◆ **BRANO DI LETTURA**:
<<<<

Contro i borghi?

Ci dice il Poeta che il giorno di San Martino “per le vie del borgo/ dal ribollir de i tini/ va l’aspro odor dei vini/ l’anime a rallegrar” e descrive in modo assai colorito (“gira su’ ceppi accesi/ lo spiedo scoppiettando”) l’animazione collettiva di un piccolo agglomerato in occasione della festività dell’11 novembre, secondo una tradizione popolare assai antica.

Da tempo, ormai, simili tradizioni si sono perse e i piccoli centri, i borghi periferici, agricoli e montani, i piccoli comuni si stanno spegnendo a causa del loro spopolamento. Molti di essi addirittura sono stati abbandonati del tutto. Per ragioni storiche legate alle dinamiche sociali, economiche e culturali della modernità le nuove generazioni (ma anche parte della vecchia) tendono infatti a scegliere la città, o il comune più vicino più grosso, o addirittura una sistemazione all’estero, e così il nostro Belpaese, particolarmente nel Sud, si sta impoverendo di energie fresche diventando sempre più un paese di vecchi.

L’allarme ormai è generale e a tutti i livelli si stanno mettendo in atto varie strategie di difesa. Scartata quella della “fusione”, dimostratasi una esperienza palesemente fallimentare, si sta tentando di rendere appetibile il trasferimento nel borgo letteralmente regalando abitazioni con la sola condizione di effettuarne un dignitoso recupero. Gli amministratori di un borgo salentino sono giunti a dichiararsi disponibili a offrire a chi vi si trasferisce addirittura trenta mila euro a fondo perduto. C’è poi chi i borghi li ha riempiti di B&B, chi ha puntato sull’ “albergo diffuso”, nella logica di offrire al “cittadino” stressato una parentesi di riposo e di relax. Tra i bandi del Pnrr (Piano nazionale di ripresa e resilienza) c’è quello, “Attrattività dei borghi”, che destina 1020 (milleventi) milioni di euro al recupero e valorizzazione dei borghi storici (valorizzazione turistica, delle eccellenze artigianali e gastronomiche, recupero dei monumenti storici ecc.). Si aggiunga poi che questo rilancio dei borghi è sostenuto anche da una specie di battage pubblicitario per il tramite di alcuni programmi della Rai.

>>>>

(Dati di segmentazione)
<<<<

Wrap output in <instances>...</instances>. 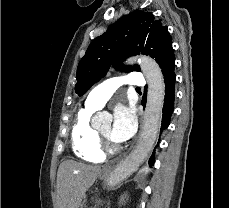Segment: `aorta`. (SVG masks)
<instances>
[{"instance_id": "obj_1", "label": "aorta", "mask_w": 229, "mask_h": 208, "mask_svg": "<svg viewBox=\"0 0 229 208\" xmlns=\"http://www.w3.org/2000/svg\"><path fill=\"white\" fill-rule=\"evenodd\" d=\"M136 61L141 67L148 87L142 132L135 149L110 174L108 187L116 186L139 168L152 150L159 131L165 95L163 74L159 65L150 57L140 56L129 59L130 64ZM110 120L111 115L107 112H100L93 118L95 124Z\"/></svg>"}]
</instances>
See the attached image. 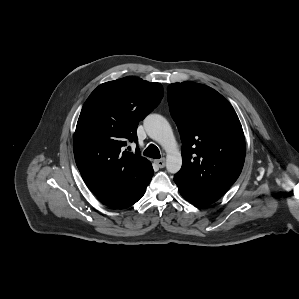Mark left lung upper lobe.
Returning a JSON list of instances; mask_svg holds the SVG:
<instances>
[{
  "instance_id": "left-lung-upper-lobe-1",
  "label": "left lung upper lobe",
  "mask_w": 299,
  "mask_h": 299,
  "mask_svg": "<svg viewBox=\"0 0 299 299\" xmlns=\"http://www.w3.org/2000/svg\"><path fill=\"white\" fill-rule=\"evenodd\" d=\"M170 113L182 141V167L175 177L224 195L239 177L245 138L232 105L216 90L190 81L168 86Z\"/></svg>"
}]
</instances>
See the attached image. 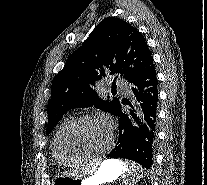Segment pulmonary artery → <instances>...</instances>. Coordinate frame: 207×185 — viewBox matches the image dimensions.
Listing matches in <instances>:
<instances>
[{"instance_id":"pulmonary-artery-1","label":"pulmonary artery","mask_w":207,"mask_h":185,"mask_svg":"<svg viewBox=\"0 0 207 185\" xmlns=\"http://www.w3.org/2000/svg\"><path fill=\"white\" fill-rule=\"evenodd\" d=\"M120 89L126 94L130 93V88L129 87H121Z\"/></svg>"}]
</instances>
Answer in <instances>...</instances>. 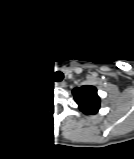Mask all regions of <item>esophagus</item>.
<instances>
[{
    "label": "esophagus",
    "mask_w": 134,
    "mask_h": 159,
    "mask_svg": "<svg viewBox=\"0 0 134 159\" xmlns=\"http://www.w3.org/2000/svg\"><path fill=\"white\" fill-rule=\"evenodd\" d=\"M59 84H60L61 86H63L65 83H64V82H60Z\"/></svg>",
    "instance_id": "obj_1"
}]
</instances>
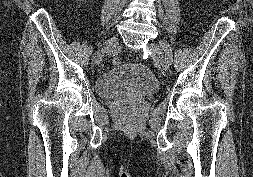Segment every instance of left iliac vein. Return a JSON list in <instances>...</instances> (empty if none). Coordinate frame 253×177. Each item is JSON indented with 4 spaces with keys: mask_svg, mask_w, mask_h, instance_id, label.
<instances>
[{
    "mask_svg": "<svg viewBox=\"0 0 253 177\" xmlns=\"http://www.w3.org/2000/svg\"><path fill=\"white\" fill-rule=\"evenodd\" d=\"M149 49L153 52L155 59L160 63L165 71H169L172 62L171 47L167 42H162V45L150 43Z\"/></svg>",
    "mask_w": 253,
    "mask_h": 177,
    "instance_id": "obj_1",
    "label": "left iliac vein"
}]
</instances>
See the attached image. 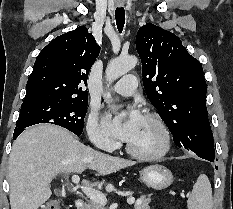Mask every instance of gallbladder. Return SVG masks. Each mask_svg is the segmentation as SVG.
Returning <instances> with one entry per match:
<instances>
[{"instance_id": "bac80fb5", "label": "gallbladder", "mask_w": 233, "mask_h": 209, "mask_svg": "<svg viewBox=\"0 0 233 209\" xmlns=\"http://www.w3.org/2000/svg\"><path fill=\"white\" fill-rule=\"evenodd\" d=\"M55 194L57 195H60L61 194V191L58 189V190H55Z\"/></svg>"}]
</instances>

>>>>

◆ **COSA FARE**:
Riscrivi il tratto del testo sullo spopolamento dei borghi che comincia con le parole "Ci dice il Poeta" e finisce con "popolare assai antica.", mettendo "Sant'Andrea" al posto di "San Martino".

◆ **SOLUZIONE**:
Ci dice il Poeta che il giorno di Sant'Andrea “per le vie del borgo/ dal ribollir de i tini/ va l’aspro odor dei vini/ l’anime a rallegrar” e descrive in modo assai colorito (“gira su’ ceppi accesi/ lo spiedo scoppiettando”) l’animazione collettiva di un piccolo agglomerato in occasione della festività dell’11 novembre, secondo una tradizione popolare assai antica.